# Directions for this task:
Return all of the data exactly, omitting any images.

[Stored data entries]
-- Opening Marker --

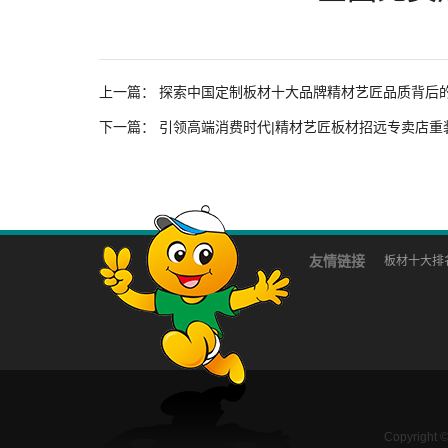
上一篇：
探索中国定制板材十大品牌精材艺匠品质背后
下一篇：
引领高端消费时代|精材艺匠板材招远专卖店重
友情链接
板材十大排
Copyright 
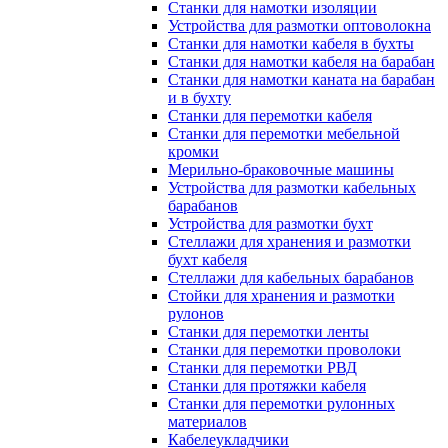
Станки для намотки изоляции
Устройства для размотки оптоволокна
Станки для намотки кабеля в бухты
Станки для намотки кабеля на барабан
Станки для намотки каната на барабан
и в бухту
Станки для перемотки кабеля
Станки для перемотки мебельной
кромки
Мерильно-браковочные машины
Устройства для размотки кабельных
барабанов
Устройства для размотки бухт
Стеллажи для хранения и размотки
бухт кабеля
Стеллажи для кабельных барабанов
Стойки для хранения и размотки
рулонов
Станки для перемотки ленты
Станки для перемотки проволоки
Станки для перемотки РВД
Станки для протяжки кабеля
Станки для перемотки рулонных
материалов
Кабелеукладчики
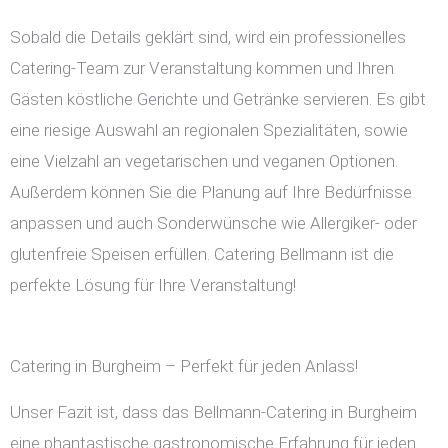
Sobald die Details geklärt sind, wird ein professionelles
Catering-Team zur Veranstaltung kommen und Ihren
Gästen köstliche Gerichte und Getränke servieren. Es gibt
eine riesige Auswahl an regionalen Spezialitäten, sowie
eine Vielzahl an vegetarischen und veganen Optionen.
Außerdem können Sie die Planung auf Ihre Bedürfnisse
anpassen und auch Sonderwünsche wie Allergiker- oder
glutenfreie Speisen erfüllen. Catering Bellmann ist die
perfekte Lösung für Ihre Veranstaltung!
Catering in Burgheim – Perfekt für jeden Anlass!
Unser Fazit ist, dass das Bellmann-Catering in Burgheim
eine phantastische gastronomische Erfahrung für jeden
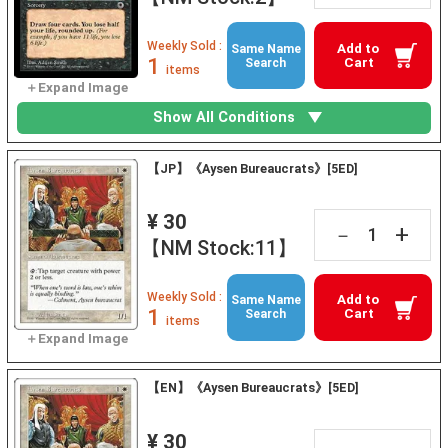
Weekly Sold :
Add to
Same Name
1
Cart
Search
items
Show All Conditions
【JP】《Aysen Bureaucrats》[5ED]
¥ 30
+
－
【NM Stock:11】
Weekly Sold :
Add to
Same Name
1
Cart
Search
items
【EN】《Aysen Bureaucrats》[5ED]
¥ 30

-- Closing Marker --

# Problem solution:
上一篇：
探索中国定制板材十大品牌精材艺匠品质背后
下一篇：
引领高端消费时代|精材艺匠板材招远专卖店重
友情链接
板材十大排
Copyright 
Станки для намотки изоляции
Устройства для размотки оптоволокна
Станки для намотки кабеля в бухты
Станки для намотки кабеля на барабан
Станки для намотки каната на барабан
и в бухту
Станки для перемотки кабеля
Станки для перемотки мебельной
кромки
Мерильно-браковочные машины
Устройства для размотки кабельных
барабанов
Устройства для размотки бухт
Стеллажи для хранения и размотки
бухт кабеля
Стеллажи для кабельных барабанов
Стойки для хранения и размотки
рулонов
Станки для перемотки ленты
Станки для перемотки проволоки
Станки для перемотки РВД
Станки для протяжки кабеля
Станки для перемотки рулонных
материалов
Кабелеукладчики
Sobald die Details geklärt sind, wird ein professionelles
Catering-Team zur Veranstaltung kommen und Ihren
Gästen köstliche Gerichte und Getränke servieren. Es gibt
eine riesige Auswahl an regionalen Spezialitäten, sowie
eine Vielzahl an vegetarischen und veganen Optionen.
Außerdem können Sie die Planung auf Ihre Bedürfnisse
anpassen und auch Sonderwünsche wie Allergiker- oder
glutenfreie Speisen erfüllen. Catering Bellmann ist die
perfekte Lösung für Ihre Veranstaltung!
Catering in Burgheim – Perfekt für jeden Anlass!
Unser Fazit ist, dass das Bellmann-Catering in Burgheim
eine phantastische gastronomische Erfahrung für jeden
Weekly Sold :
Add to
Same Name
1
Cart
Search
items
Show All Conditions
【JP】《Aysen Bureaucrats》[5ED]
¥ 30
+
－
【NM Stock:11】
Weekly Sold :
Add to
Same Name
1
Cart
Search
items
【EN】《Aysen Bureaucrats》[5ED]
¥ 30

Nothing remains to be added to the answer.